不思議な事に部屋だと認識し、混乱や発狂もしない。むしろ、少し期待しだした自分がいた。
「もしかしたら、もしかしてなのか?」
恐怖などはどこかに忘れた私は、しきりに辺りを観察。キズ一つない白い部屋、扉も窓もない、机もお約束の人影の気配もない。
気づいてから体感で、1・2時間は経ったと思う。
「いや…なんも起きない…いまさら夢とかないだろ…」
色々状況を確認。
「意識というか、気ははっきりしてる。痛みも感じるし夢ではないと思うんだけどなぁ」
手には何も持っていないし、服も休みの日のシャツにストレッチパンツといういつものコーデ。

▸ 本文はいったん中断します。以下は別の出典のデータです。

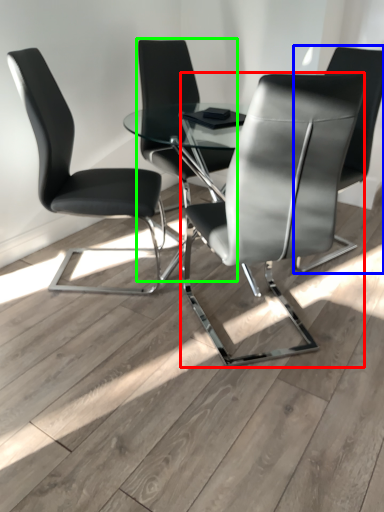
Question: Which object is the closest to the chair (highlighted by a red box)? Choose among these: chair (highlighted by a blue box) or chair (highlighted by a green box).

Choices:
 (A) chair
 (B) chair

Answer: (A)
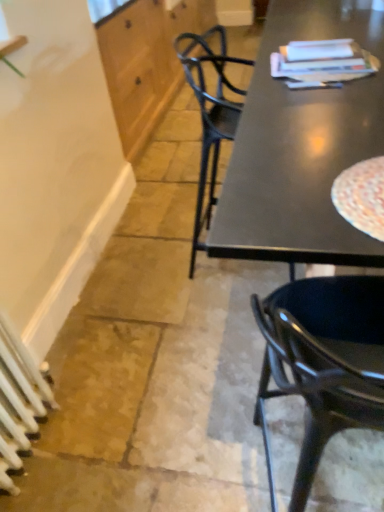
Locate an element on the screen. vacant area that lies between white metallic radiator at lower left and glossy black chair at right is located at coordinates (132, 455).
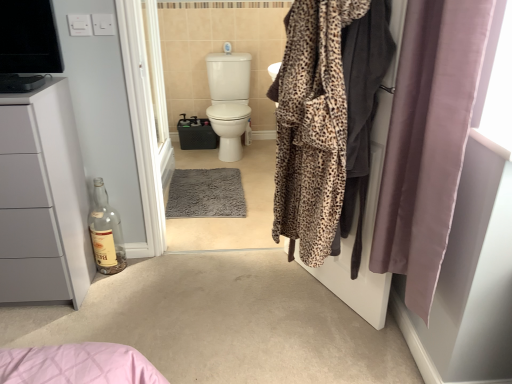
I want to click on free space in front of clear glass bottle at lower left, so click(x=108, y=288).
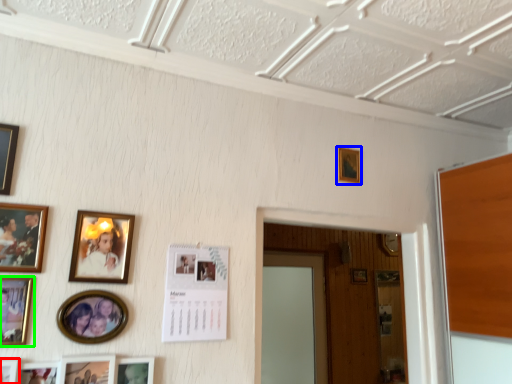
Question: Which object is positioned farthest from picture frame (highlighted by a red box)? Select from picture frame (highlighted by a blue box) and picture frame (highlighted by a green box).

Choices:
 (A) picture frame
 (B) picture frame

Answer: (A)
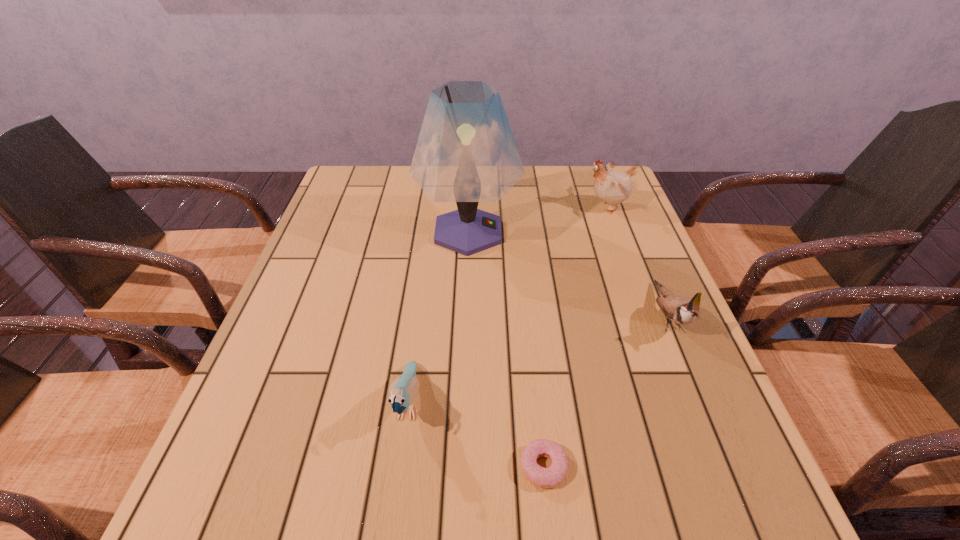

胸ポケットに吸いかけのタバコとライターが入っていたくらい。
カチッ
「ふぅ…」
完全に落ち着いたのか、逃避しだしたのかいつものように吸い始めた。
「ほんと訳がわからんな…そもそも死んだのか?ガス爆発?…ないな。病気…身に覚えもないし、健康診断は、聴力がちょっと…って、老化の範囲だったか。」
あれこれブツブツ言ってると、ふと目に入る。
「ん?…なんだ?」
何もなかった壁に、文字が書いてあった。
【モウシワケアリマセン マチガエテヨビマシタ】
!!!
「いっ…おっ…何!」
ここに来て一番のパニック。
「え…えっ。どうなるんですか!私は…これから、死ぬ?戻る?教えて下さい!」
対話出来るかと思ったからか、進展があったからなのか、私は焦り出した。
【シンデハイマセン モドレマセン イナカッタコトニナッテル コレカラアナタハテンイスル コトナルセカイニ】
「お…お!転移! 異世界…? まさかの!」
年甲斐もなくテンションが上がるおっさん。
「えーとっ、スキル?特技というのか、魔法か…そういうのは貰えるんですか?」
気持ちがはやる。ただ悲しいかな、おっさんである。
【ワタシニソンナチカラハナイ コトバ モジ カラダ アチラニアワセルダケ ジカンナイ オクル デキルナラ ナガクイキテホシイ】
視界が、急に光で溢れていく…
「そっ!そんっ…な!…」
アラフォーおっさん、異世界に転移。